■ What to do: How many lines in the records contain the word "significa"? Reply with the number alone.

═══ Data for the task

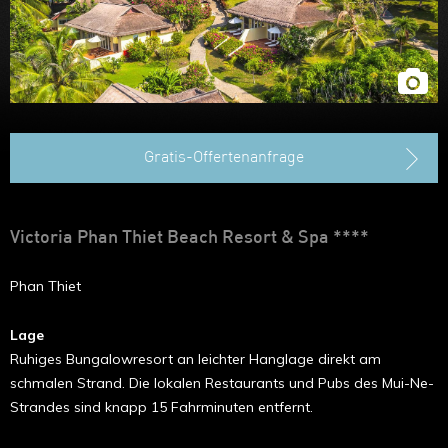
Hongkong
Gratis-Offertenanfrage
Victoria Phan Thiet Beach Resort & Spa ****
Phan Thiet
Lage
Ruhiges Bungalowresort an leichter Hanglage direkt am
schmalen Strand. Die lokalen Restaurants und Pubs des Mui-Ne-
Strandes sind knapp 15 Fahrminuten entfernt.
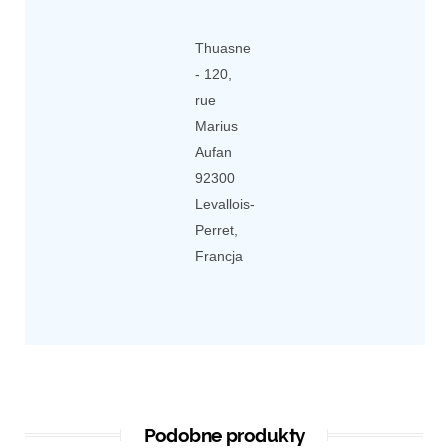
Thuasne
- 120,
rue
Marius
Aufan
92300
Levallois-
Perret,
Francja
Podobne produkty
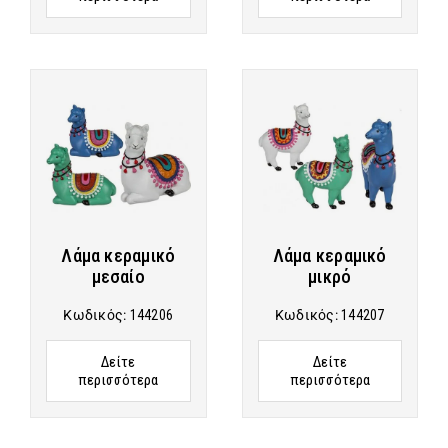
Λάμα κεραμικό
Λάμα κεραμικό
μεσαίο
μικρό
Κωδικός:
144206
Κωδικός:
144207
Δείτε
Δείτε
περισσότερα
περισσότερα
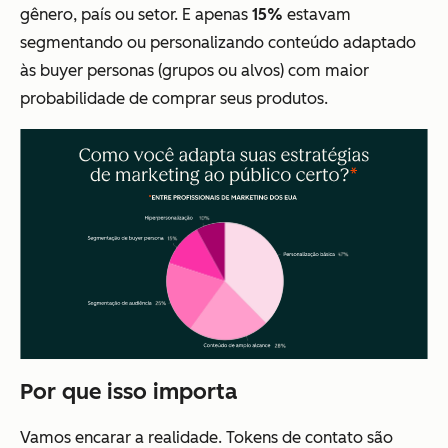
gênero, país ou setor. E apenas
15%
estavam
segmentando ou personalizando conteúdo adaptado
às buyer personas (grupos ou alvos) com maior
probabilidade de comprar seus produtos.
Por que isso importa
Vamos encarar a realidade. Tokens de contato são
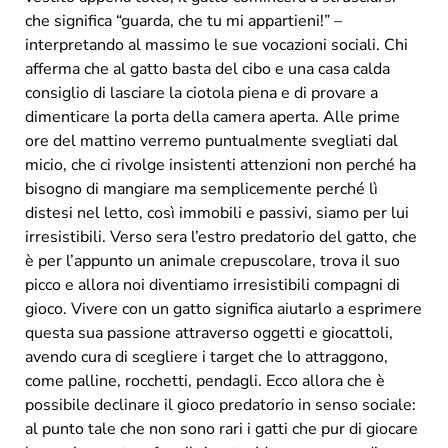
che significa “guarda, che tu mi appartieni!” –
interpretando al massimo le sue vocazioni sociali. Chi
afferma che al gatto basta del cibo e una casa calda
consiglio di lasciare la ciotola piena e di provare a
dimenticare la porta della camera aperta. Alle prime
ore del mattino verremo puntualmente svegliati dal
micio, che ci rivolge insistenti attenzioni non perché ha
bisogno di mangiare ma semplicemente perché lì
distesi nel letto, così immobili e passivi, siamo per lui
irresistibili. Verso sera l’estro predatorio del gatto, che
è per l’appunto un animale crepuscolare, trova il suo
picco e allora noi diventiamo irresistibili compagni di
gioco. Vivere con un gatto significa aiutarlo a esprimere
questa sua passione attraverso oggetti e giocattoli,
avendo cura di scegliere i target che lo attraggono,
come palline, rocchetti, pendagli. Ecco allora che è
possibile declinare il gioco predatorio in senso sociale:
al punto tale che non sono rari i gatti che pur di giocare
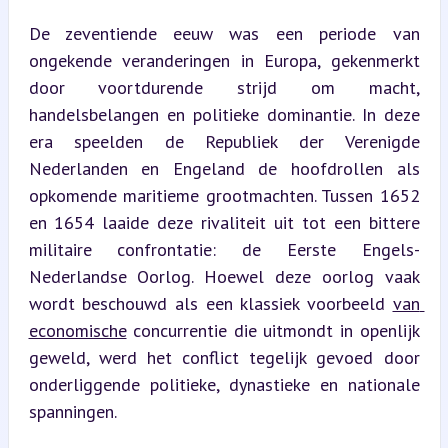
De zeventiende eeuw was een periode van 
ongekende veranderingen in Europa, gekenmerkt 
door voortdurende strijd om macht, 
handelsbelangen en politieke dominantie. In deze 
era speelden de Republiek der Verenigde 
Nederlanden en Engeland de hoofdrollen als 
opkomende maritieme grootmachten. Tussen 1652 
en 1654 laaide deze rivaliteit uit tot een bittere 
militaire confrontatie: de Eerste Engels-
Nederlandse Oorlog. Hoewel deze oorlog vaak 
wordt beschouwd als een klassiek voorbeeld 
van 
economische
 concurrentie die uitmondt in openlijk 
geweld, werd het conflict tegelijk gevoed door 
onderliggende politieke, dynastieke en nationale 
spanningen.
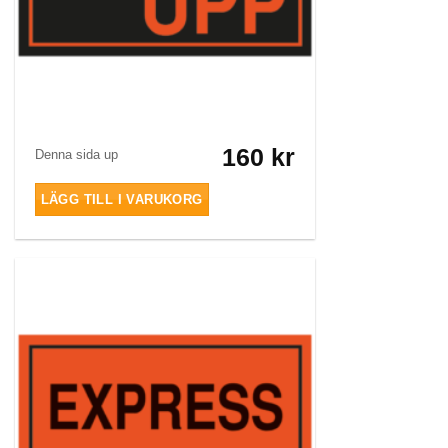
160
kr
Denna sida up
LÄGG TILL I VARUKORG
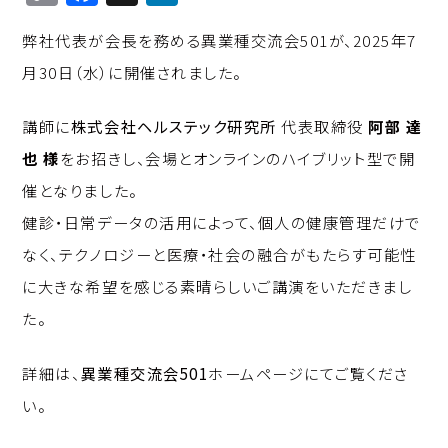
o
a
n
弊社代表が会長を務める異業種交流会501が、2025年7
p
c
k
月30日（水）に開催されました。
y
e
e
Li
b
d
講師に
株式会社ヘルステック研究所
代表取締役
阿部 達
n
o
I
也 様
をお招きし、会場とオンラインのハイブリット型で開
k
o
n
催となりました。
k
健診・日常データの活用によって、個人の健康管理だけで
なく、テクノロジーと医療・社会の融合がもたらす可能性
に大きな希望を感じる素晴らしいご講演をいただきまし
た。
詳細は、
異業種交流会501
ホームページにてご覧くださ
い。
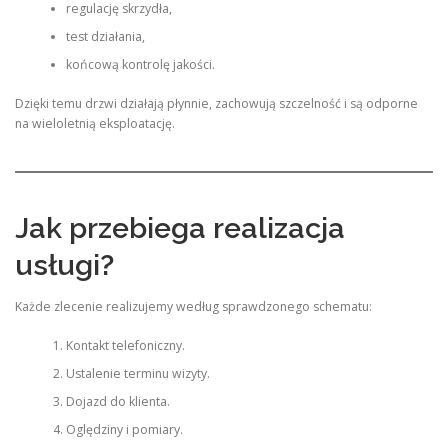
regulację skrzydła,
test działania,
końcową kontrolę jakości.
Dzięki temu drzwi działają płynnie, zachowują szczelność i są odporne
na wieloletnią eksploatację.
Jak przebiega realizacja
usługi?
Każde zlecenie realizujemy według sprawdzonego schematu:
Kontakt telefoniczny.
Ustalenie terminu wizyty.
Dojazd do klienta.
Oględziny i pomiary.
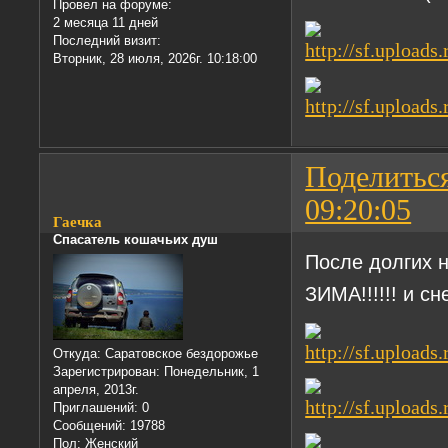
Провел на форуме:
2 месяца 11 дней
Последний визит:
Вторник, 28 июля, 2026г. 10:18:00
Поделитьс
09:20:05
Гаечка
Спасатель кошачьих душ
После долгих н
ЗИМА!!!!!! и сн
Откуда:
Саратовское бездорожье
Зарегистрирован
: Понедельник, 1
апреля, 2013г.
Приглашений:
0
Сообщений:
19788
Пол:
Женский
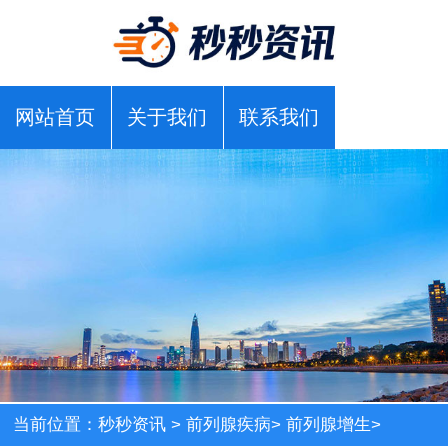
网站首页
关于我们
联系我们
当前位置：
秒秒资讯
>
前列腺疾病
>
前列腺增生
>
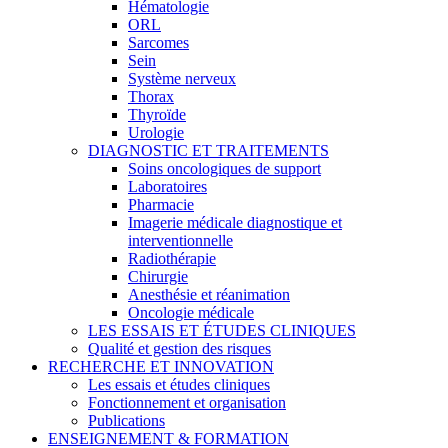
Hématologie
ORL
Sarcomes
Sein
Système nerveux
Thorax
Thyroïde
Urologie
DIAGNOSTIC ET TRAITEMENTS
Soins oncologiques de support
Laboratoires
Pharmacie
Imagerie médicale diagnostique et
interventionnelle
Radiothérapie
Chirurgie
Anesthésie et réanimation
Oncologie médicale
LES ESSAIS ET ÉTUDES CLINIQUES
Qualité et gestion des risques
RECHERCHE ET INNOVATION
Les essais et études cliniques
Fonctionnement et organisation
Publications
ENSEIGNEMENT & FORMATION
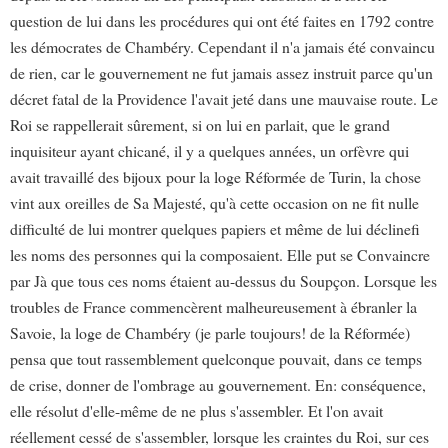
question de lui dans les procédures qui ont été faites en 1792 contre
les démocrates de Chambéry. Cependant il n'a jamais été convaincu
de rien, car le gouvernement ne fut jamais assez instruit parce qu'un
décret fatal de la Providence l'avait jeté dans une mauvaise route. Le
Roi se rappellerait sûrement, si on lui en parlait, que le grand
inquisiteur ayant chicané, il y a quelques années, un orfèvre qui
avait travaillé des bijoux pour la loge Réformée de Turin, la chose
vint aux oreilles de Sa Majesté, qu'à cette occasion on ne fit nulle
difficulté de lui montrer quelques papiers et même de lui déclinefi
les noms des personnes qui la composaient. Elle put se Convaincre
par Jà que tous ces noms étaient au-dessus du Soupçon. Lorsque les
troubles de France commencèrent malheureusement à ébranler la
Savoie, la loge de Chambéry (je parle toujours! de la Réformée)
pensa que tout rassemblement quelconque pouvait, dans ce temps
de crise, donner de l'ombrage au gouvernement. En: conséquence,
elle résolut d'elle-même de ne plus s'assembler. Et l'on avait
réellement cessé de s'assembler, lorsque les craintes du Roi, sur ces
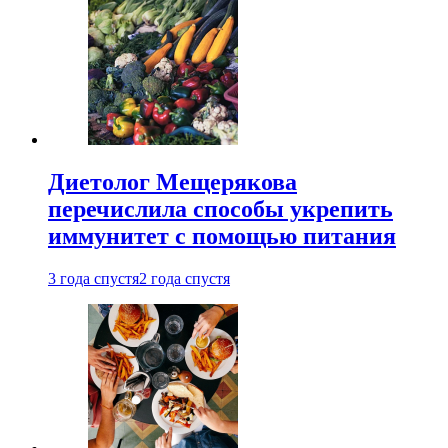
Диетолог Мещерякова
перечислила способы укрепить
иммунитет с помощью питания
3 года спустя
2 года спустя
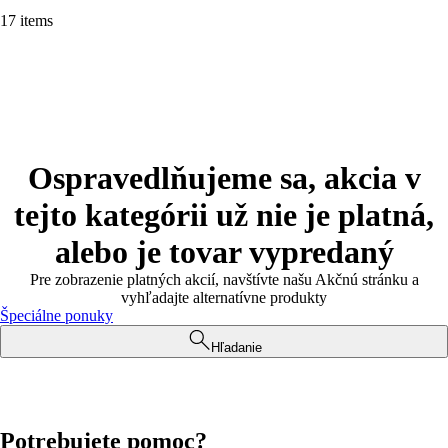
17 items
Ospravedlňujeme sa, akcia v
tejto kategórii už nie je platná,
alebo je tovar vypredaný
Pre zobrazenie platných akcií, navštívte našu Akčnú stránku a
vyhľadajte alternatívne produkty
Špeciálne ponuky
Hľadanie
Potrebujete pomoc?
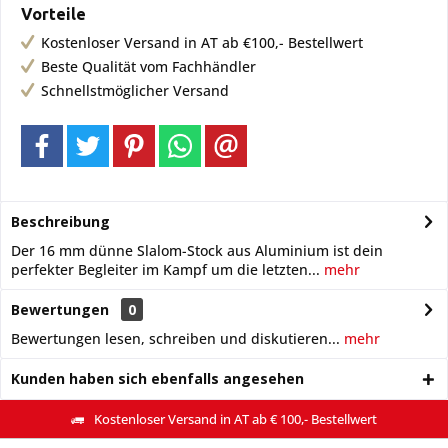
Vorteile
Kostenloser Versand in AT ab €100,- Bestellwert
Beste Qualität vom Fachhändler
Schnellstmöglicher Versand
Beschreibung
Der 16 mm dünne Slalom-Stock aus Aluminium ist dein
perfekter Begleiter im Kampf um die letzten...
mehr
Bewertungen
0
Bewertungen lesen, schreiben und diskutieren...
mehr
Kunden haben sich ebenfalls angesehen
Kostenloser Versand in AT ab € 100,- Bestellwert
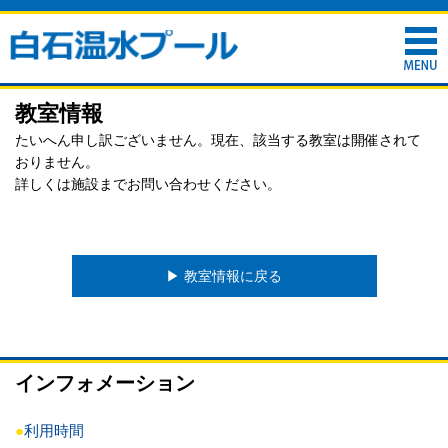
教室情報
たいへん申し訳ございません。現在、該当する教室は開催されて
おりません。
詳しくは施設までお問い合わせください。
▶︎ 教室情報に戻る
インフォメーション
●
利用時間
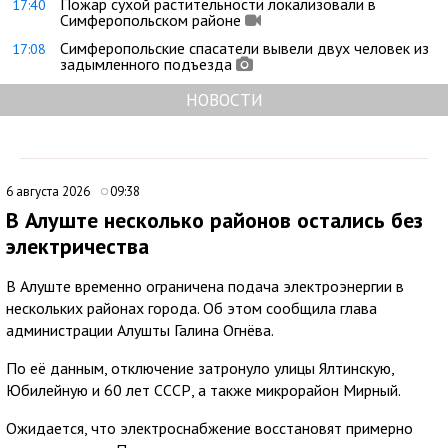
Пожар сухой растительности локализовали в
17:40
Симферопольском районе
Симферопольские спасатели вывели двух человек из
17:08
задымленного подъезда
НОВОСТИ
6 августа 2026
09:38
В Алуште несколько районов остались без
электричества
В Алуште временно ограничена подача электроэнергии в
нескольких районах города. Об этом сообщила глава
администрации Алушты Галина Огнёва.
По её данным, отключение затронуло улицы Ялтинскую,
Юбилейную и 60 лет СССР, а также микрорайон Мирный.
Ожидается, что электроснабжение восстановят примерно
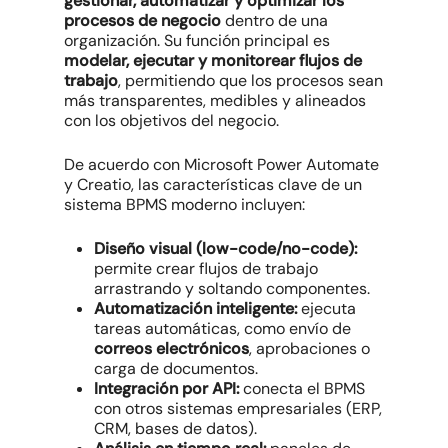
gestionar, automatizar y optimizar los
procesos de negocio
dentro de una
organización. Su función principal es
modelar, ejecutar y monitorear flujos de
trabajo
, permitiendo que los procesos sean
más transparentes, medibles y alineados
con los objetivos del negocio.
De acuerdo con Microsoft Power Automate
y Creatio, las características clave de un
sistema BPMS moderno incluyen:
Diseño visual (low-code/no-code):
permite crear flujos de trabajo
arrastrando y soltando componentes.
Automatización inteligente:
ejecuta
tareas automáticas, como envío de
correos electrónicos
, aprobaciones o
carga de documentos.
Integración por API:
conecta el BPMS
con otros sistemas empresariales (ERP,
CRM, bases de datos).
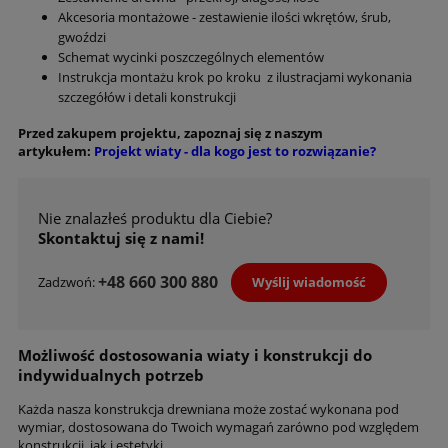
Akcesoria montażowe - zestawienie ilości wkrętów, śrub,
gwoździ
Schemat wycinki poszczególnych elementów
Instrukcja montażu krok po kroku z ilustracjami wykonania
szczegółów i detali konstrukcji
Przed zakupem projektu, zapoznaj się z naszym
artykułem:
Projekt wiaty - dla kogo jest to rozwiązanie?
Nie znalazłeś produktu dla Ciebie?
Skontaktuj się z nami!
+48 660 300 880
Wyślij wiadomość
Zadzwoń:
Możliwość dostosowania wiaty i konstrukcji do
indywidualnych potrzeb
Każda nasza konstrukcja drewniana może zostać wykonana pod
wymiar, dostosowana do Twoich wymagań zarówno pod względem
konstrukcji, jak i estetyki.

══════

■ Output for this exercise: 2